**STATED PROBLEM**
Copy out the material below word for word, line by line, with no changes.

**DATASET EXTRACT**

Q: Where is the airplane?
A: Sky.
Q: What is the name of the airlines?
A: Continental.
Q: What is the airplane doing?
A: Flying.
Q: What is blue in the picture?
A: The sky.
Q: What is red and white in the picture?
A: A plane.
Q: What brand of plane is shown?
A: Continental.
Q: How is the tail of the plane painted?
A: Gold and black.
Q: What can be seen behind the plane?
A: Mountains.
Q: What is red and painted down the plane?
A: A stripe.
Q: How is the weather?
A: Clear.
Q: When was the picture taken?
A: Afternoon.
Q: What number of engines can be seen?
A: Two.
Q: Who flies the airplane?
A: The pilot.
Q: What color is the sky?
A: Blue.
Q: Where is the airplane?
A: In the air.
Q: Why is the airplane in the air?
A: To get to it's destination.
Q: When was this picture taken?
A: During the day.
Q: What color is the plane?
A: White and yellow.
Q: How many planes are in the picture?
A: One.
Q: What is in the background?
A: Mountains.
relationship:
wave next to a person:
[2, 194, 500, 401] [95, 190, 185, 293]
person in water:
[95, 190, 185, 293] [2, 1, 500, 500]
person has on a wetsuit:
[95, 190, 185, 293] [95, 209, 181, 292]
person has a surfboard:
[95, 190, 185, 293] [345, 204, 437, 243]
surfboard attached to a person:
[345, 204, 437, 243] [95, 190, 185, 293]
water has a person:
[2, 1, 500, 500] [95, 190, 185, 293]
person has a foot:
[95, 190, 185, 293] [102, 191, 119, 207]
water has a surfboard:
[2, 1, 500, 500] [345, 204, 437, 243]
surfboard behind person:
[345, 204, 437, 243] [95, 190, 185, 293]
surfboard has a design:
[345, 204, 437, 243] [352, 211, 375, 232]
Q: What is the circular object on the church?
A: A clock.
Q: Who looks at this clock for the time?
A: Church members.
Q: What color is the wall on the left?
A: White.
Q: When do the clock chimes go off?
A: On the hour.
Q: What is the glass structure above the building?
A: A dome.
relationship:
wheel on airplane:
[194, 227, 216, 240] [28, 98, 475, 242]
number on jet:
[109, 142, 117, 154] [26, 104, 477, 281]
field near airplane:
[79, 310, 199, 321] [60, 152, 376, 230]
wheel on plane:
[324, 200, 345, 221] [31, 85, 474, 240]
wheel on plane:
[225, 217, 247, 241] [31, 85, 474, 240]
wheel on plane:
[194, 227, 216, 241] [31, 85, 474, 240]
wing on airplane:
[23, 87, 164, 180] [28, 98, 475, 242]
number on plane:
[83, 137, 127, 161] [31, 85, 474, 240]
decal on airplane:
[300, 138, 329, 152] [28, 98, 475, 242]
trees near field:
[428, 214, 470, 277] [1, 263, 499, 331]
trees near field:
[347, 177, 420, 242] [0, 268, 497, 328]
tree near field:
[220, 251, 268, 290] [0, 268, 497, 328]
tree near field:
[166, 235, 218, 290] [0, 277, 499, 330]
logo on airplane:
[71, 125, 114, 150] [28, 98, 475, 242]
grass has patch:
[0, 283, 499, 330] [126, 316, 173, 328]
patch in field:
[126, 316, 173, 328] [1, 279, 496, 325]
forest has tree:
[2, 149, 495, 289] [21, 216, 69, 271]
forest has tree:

**TASK SOLUTION**
Q: Where is the airplane?
A: Sky.
Q: What is the name of the airlines?
A: Continental.
Q: What is the airplane doing?
A: Flying.
Q: What is blue in the picture?
A: The sky.
Q: What is red and white in the picture?
A: A plane.
Q: What brand of plane is shown?
A: Continental.
Q: How is the tail of the plane painted?
A: Gold and black.
Q: What can be seen behind the plane?
A: Mountains.
Q: What is red and painted down the plane?
A: A stripe.
Q: How is the weather?
A: Clear.
Q: When was the picture taken?
A: Afternoon.
Q: What number of engines can be seen?
A: Two.
Q: Who flies the airplane?
A: The pilot.
Q: What color is the sky?
A: Blue.
Q: Where is the airplane?
A: In the air.
Q: Why is the airplane in the air?
A: To get to it's destination.
Q: When was this picture taken?
A: During the day.
Q: What color is the plane?
A: White and yellow.
Q: How many planes are in the picture?
A: One.
Q: What is in the background?
A: Mountains.
relationship:
wave next to a person:
[2, 194, 500, 401] [95, 190, 185, 293]
person in water:
[95, 190, 185, 293] [2, 1, 500, 500]
person has on a wetsuit:
[95, 190, 185, 293] [95, 209, 181, 292]
person has a surfboard:
[95, 190, 185, 293] [345, 204, 437, 243]
surfboard attached to a person:
[345, 204, 437, 243] [95, 190, 185, 293]
water has a person:
[2, 1, 500, 500] [95, 190, 185, 293]
person has a foot:
[95, 190, 185, 293] [102, 191, 119, 207]
water has a surfboard:
[2, 1, 500, 500] [345, 204, 437, 243]
surfboard behind person:
[345, 204, 437, 243] [95, 190, 185, 293]
surfboard has a design:
[345, 204, 437, 243] [352, 211, 375, 232]
Q: What is the circular object on the church?
A: A clock.
Q: Who looks at this clock for the time?
A: Church members.
Q: What color is the wall on the left?
A: White.
Q: When do the clock chimes go off?
A: On the hour.
Q: What is the glass structure above the building?
A: A dome.
relationship:
wheel on airplane:
[194, 227, 216, 240] [28, 98, 475, 242]
number on jet:
[109, 142, 117, 154] [26, 104, 477, 281]
field near airplane:
[79, 310, 199, 321] [60, 152, 376, 230]
wheel on plane:
[324, 200, 345, 221] [31, 85, 474, 240]
wheel on plane:
[225, 217, 247, 241] [31, 85, 474, 240]
wheel on plane:
[194, 227, 216, 241] [31, 85, 474, 240]
wing on airplane:
[23, 87, 164, 180] [28, 98, 475, 242]
number on plane:
[83, 137, 127, 161] [31, 85, 474, 240]
decal on airplane:
[300, 138, 329, 152] [28, 98, 475, 242]
trees near field:
[428, 214, 470, 277] [1, 263, 499, 331]
trees near field:
[347, 177, 420, 242] [0, 268, 497, 328]
tree near field:
[220, 251, 268, 290] [0, 268, 497, 328]
tree near field:
[166, 235, 218, 290] [0, 277, 499, 330]
logo on airplane:
[71, 125, 114, 150] [28, 98, 475, 242]
grass has patch:
[0, 283, 499, 330] [126, 316, 173, 328]
patch in field:
[126, 316, 173, 328] [1, 279, 496, 325]
forest has tree:
[2, 149, 495, 289] [21, 216, 69, 271]
forest has tree:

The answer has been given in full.